→ Task objective
Can you reproduce the text lines in this material word for word, leaving out the pictures?

→ Chart comprehension data
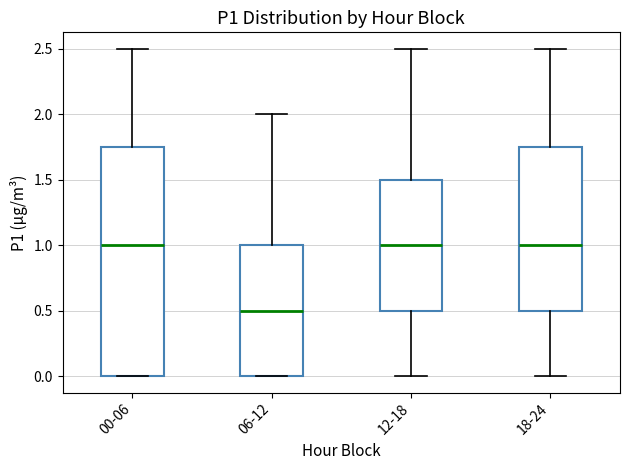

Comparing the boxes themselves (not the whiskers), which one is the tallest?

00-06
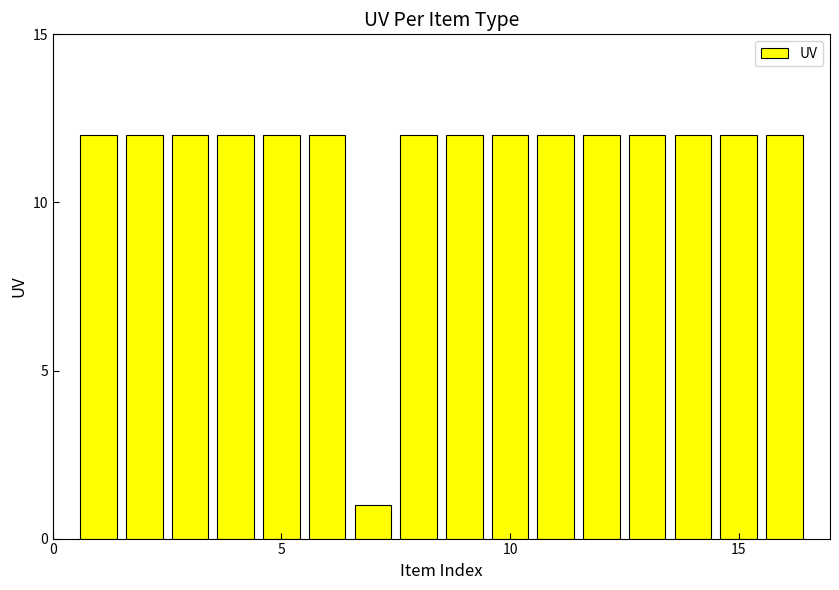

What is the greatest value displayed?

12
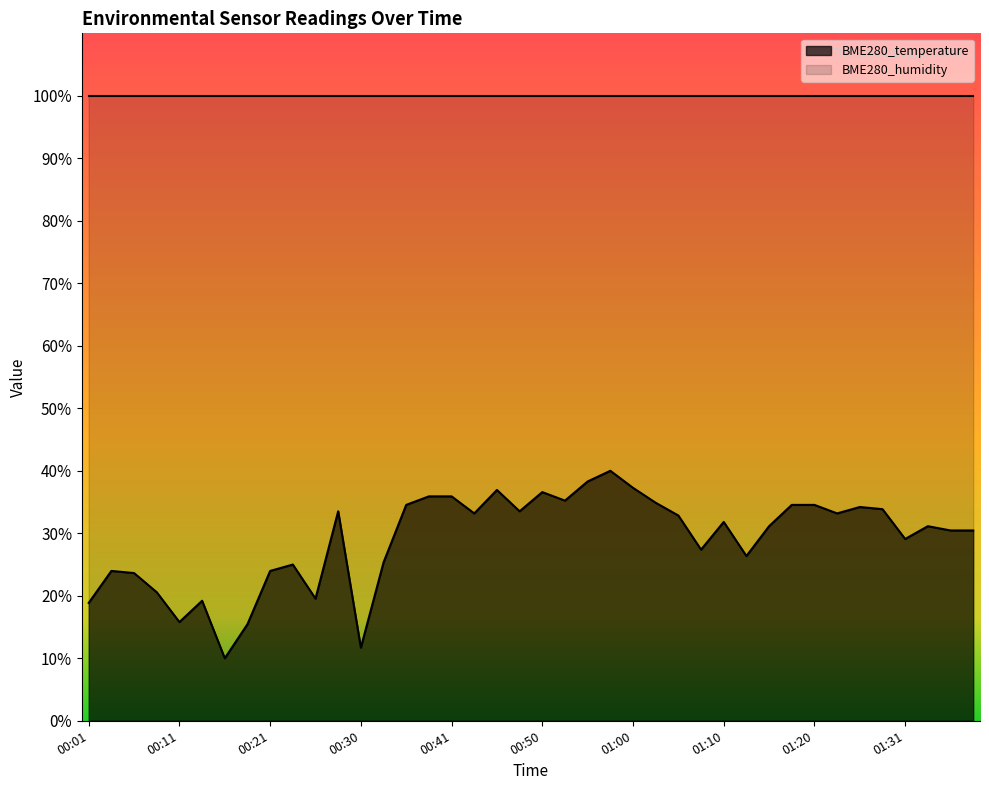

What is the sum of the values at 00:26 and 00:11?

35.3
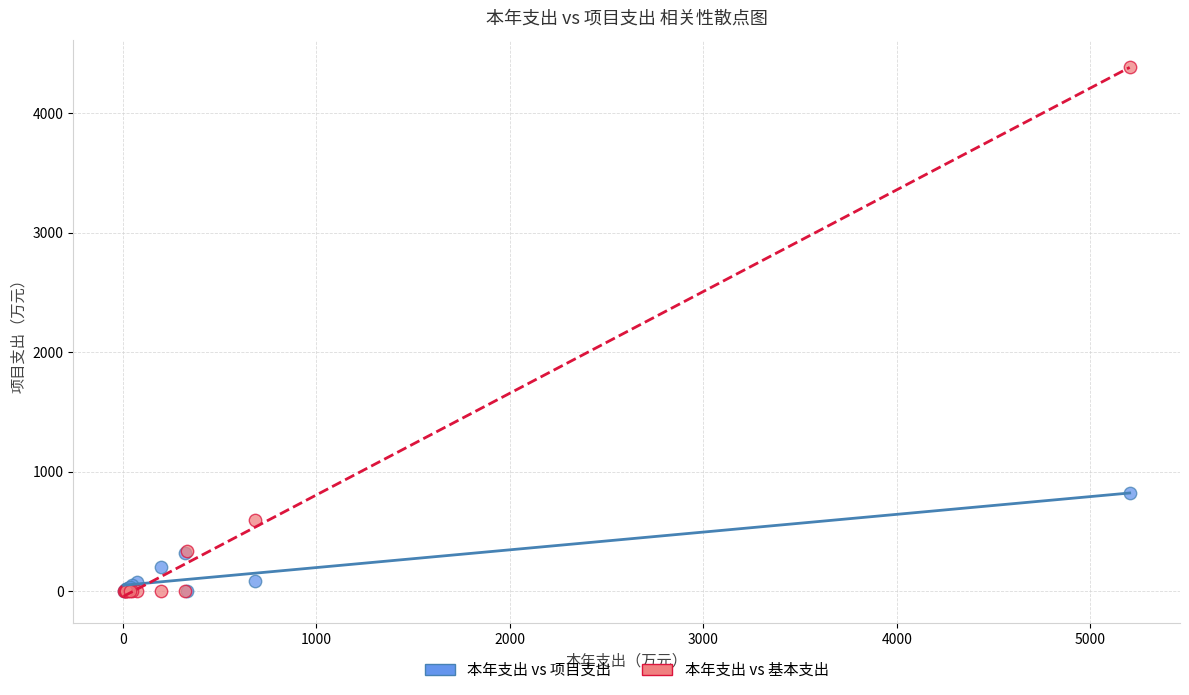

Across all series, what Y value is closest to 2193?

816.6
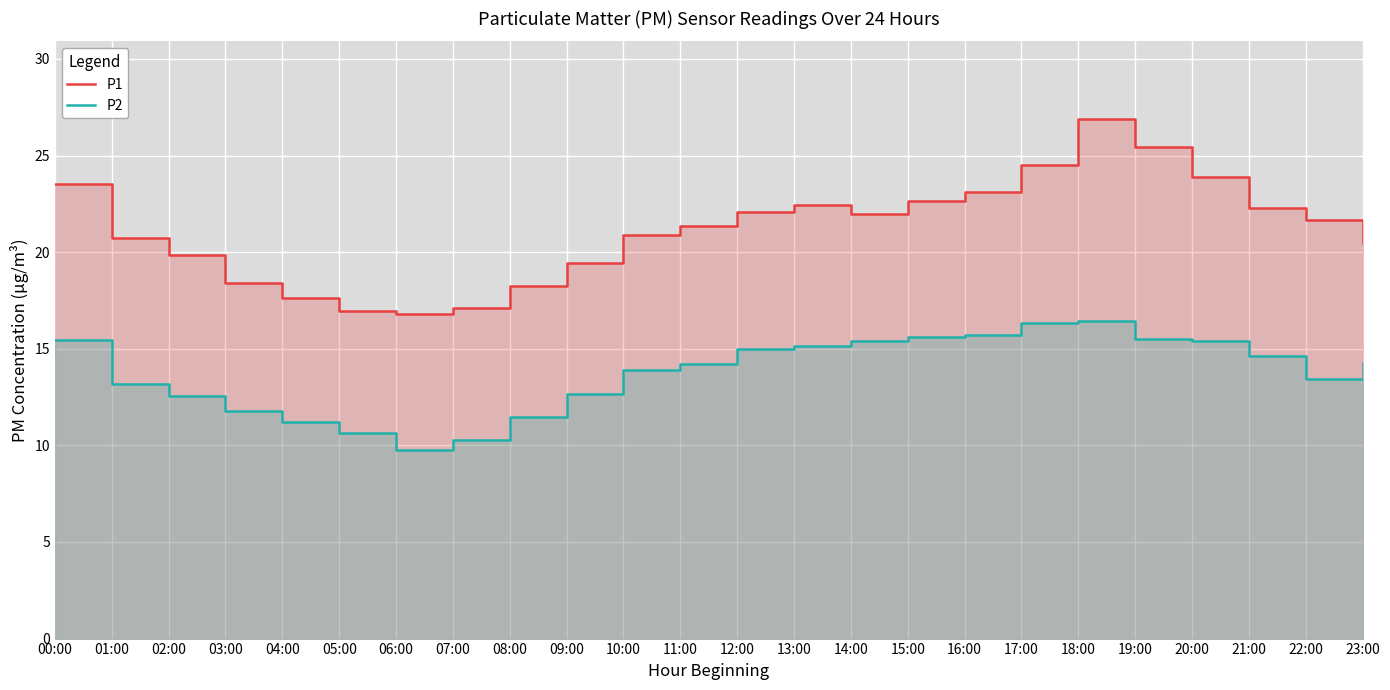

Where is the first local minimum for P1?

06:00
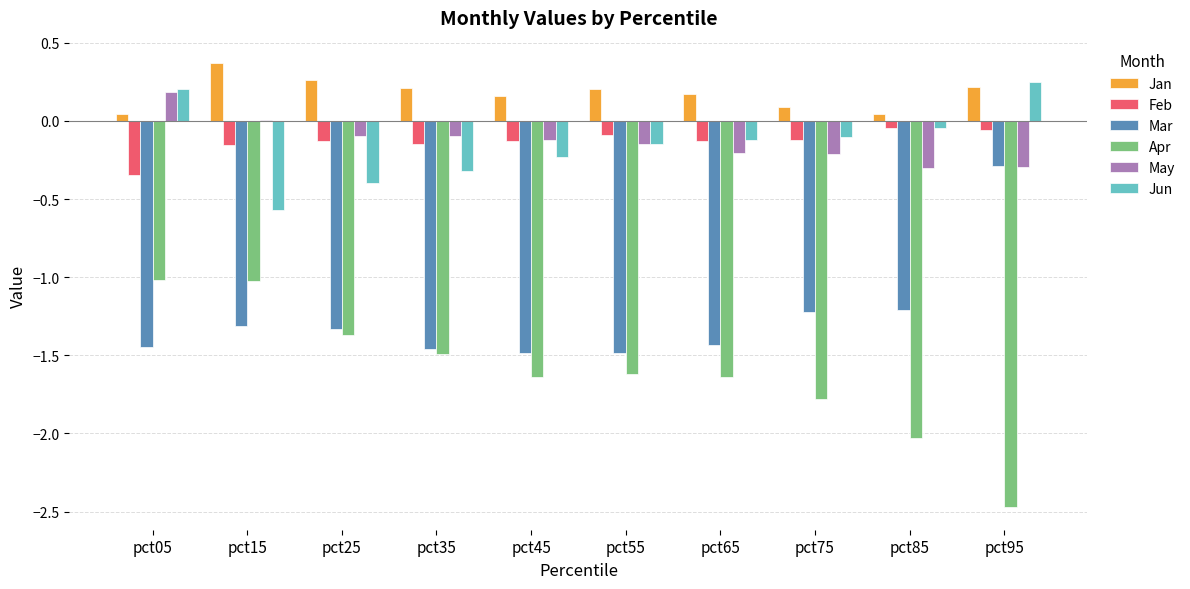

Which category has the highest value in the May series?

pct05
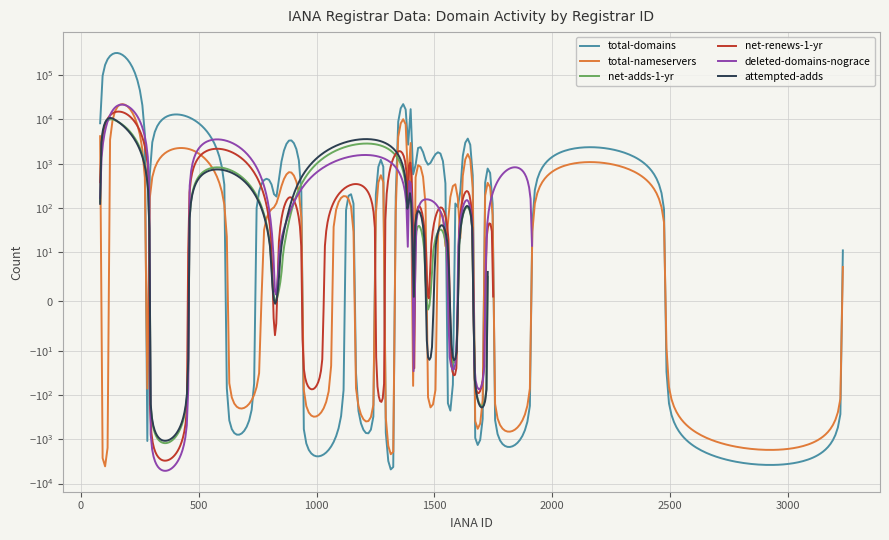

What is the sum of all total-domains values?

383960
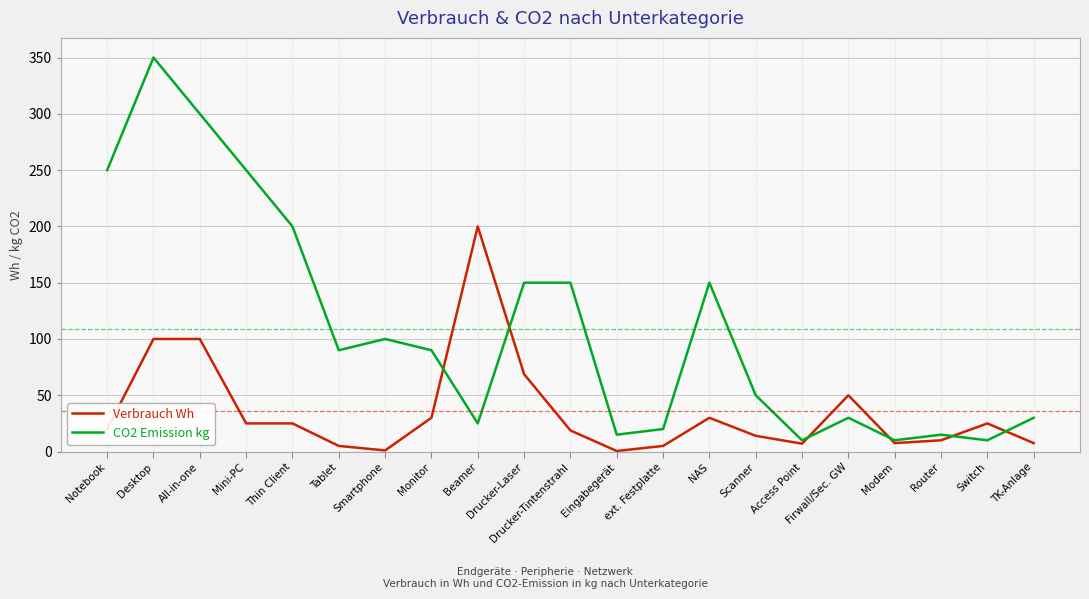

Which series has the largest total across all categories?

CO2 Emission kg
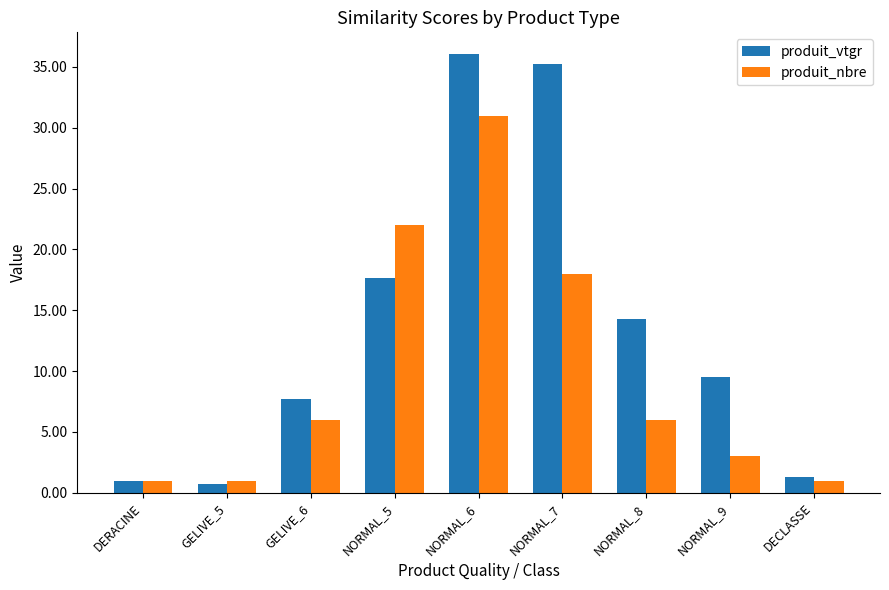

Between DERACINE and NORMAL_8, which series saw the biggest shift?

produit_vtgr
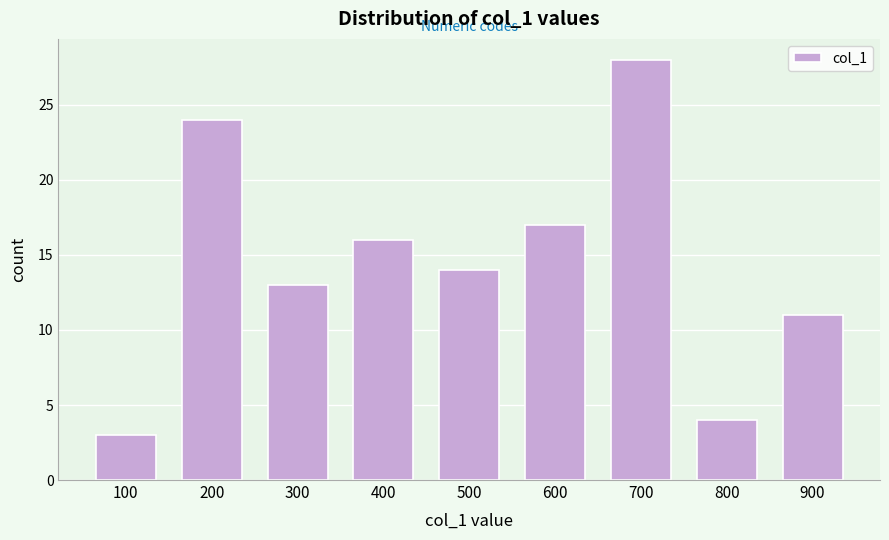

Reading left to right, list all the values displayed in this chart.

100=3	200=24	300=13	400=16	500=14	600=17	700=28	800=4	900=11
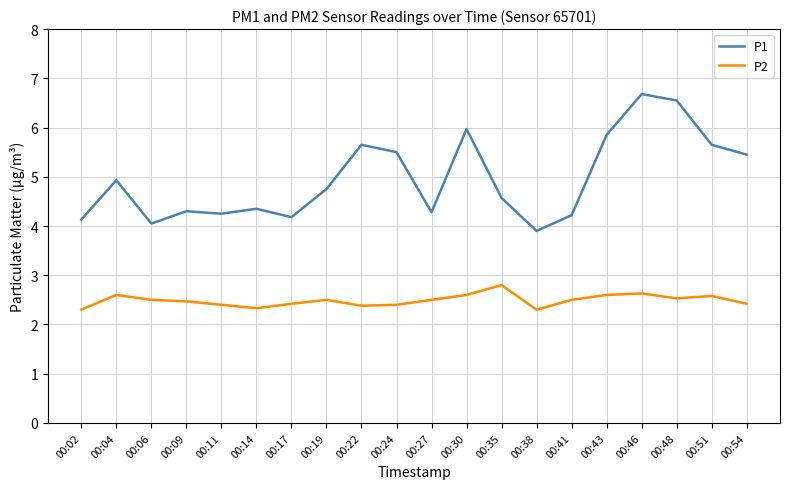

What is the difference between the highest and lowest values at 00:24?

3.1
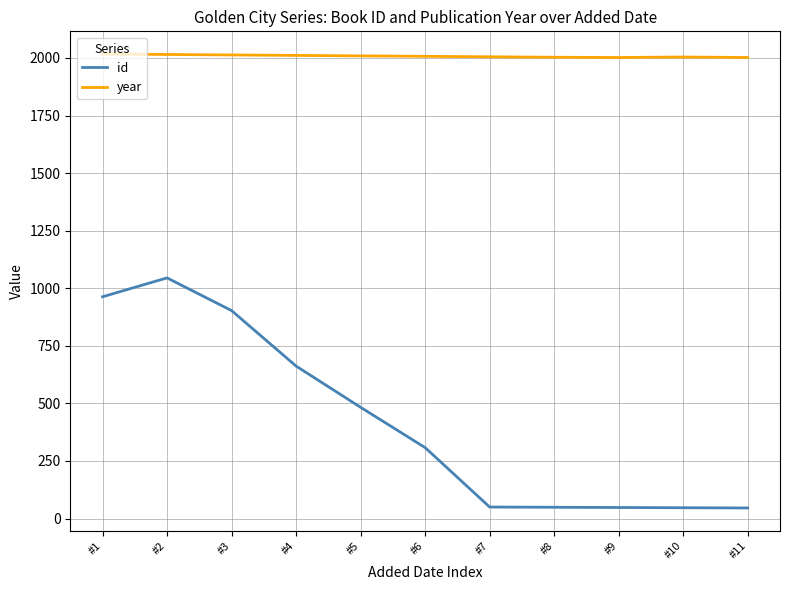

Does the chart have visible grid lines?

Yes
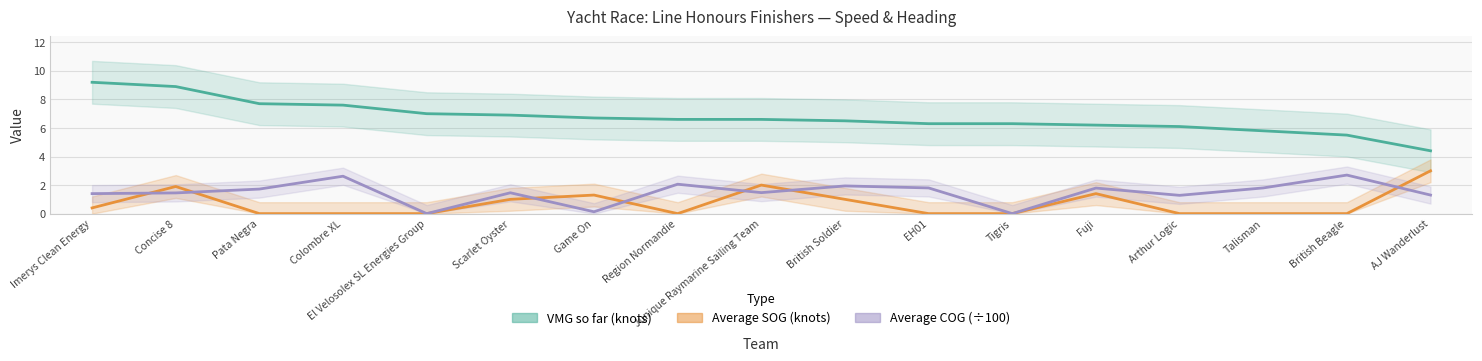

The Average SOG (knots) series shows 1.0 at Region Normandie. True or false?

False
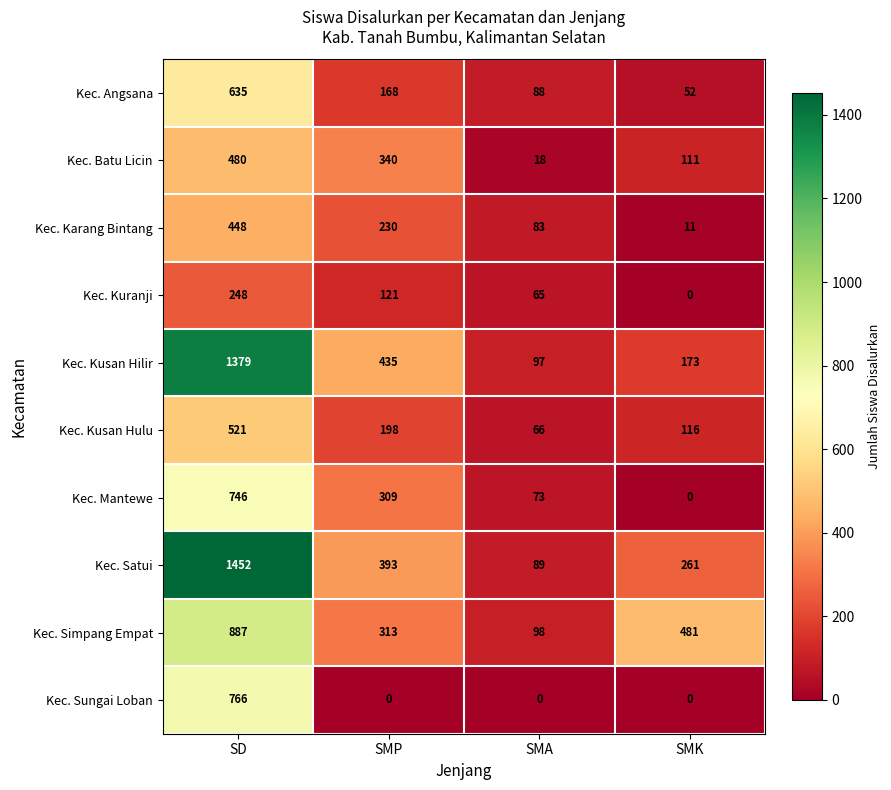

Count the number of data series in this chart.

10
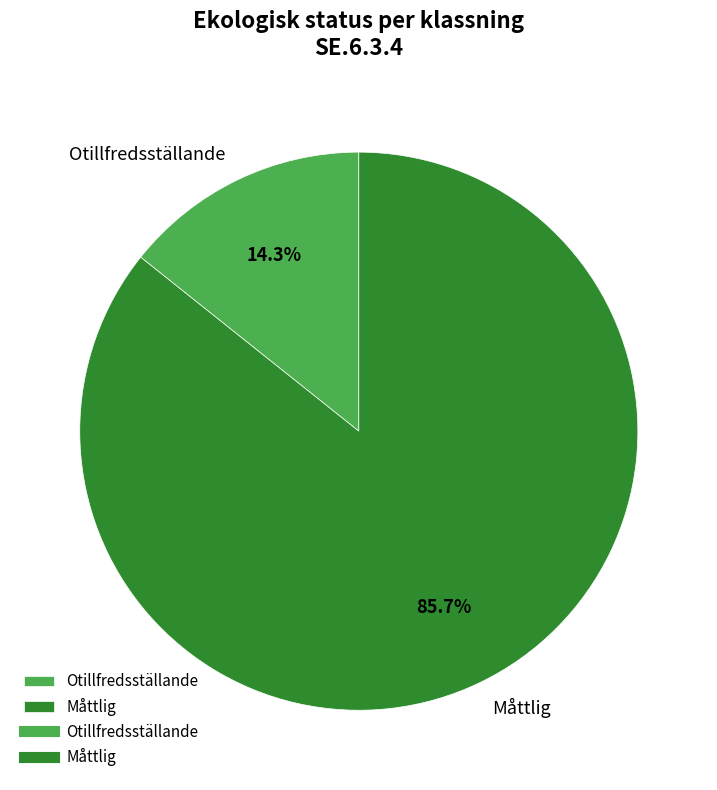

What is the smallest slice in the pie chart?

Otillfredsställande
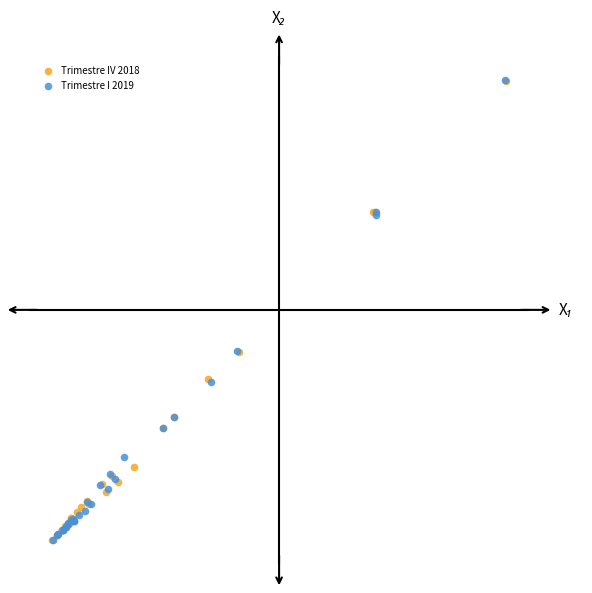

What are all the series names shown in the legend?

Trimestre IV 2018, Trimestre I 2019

→ Response
Comparing the boxes themselves (not the whiskers), which one is the tallest?

00-06

What is the greatest value displayed?

12

What is the sum of the values at 00:26 and 00:11?

35.3

Across all series, what Y value is closest to 2193?

816.6

Where is the first local minimum for P1?

06:00

Which category has the highest value in the May series?

pct05

What is the sum of all total-domains values?

383960

Which series has the largest total across all categories?

CO2 Emission kg

Between DERACINE and NORMAL_8, which series saw the biggest shift?

produit_vtgr

Reading left to right, list all the values displayed in this chart.

100=3	200=24	300=13	400=16	500=14	600=17	700=28	800=4	900=11

What is the difference between the highest and lowest values at 00:24?

3.1

Does the chart have visible grid lines?

Yes

The Average SOG (knots) series shows 1.0 at Region Normandie. True or false?

False

Count the number of data series in this chart.

10

What is the smallest slice in the pie chart?

Otillfredsställande

What are all the series names shown in the legend?

Trimestre IV 2018, Trimestre I 2019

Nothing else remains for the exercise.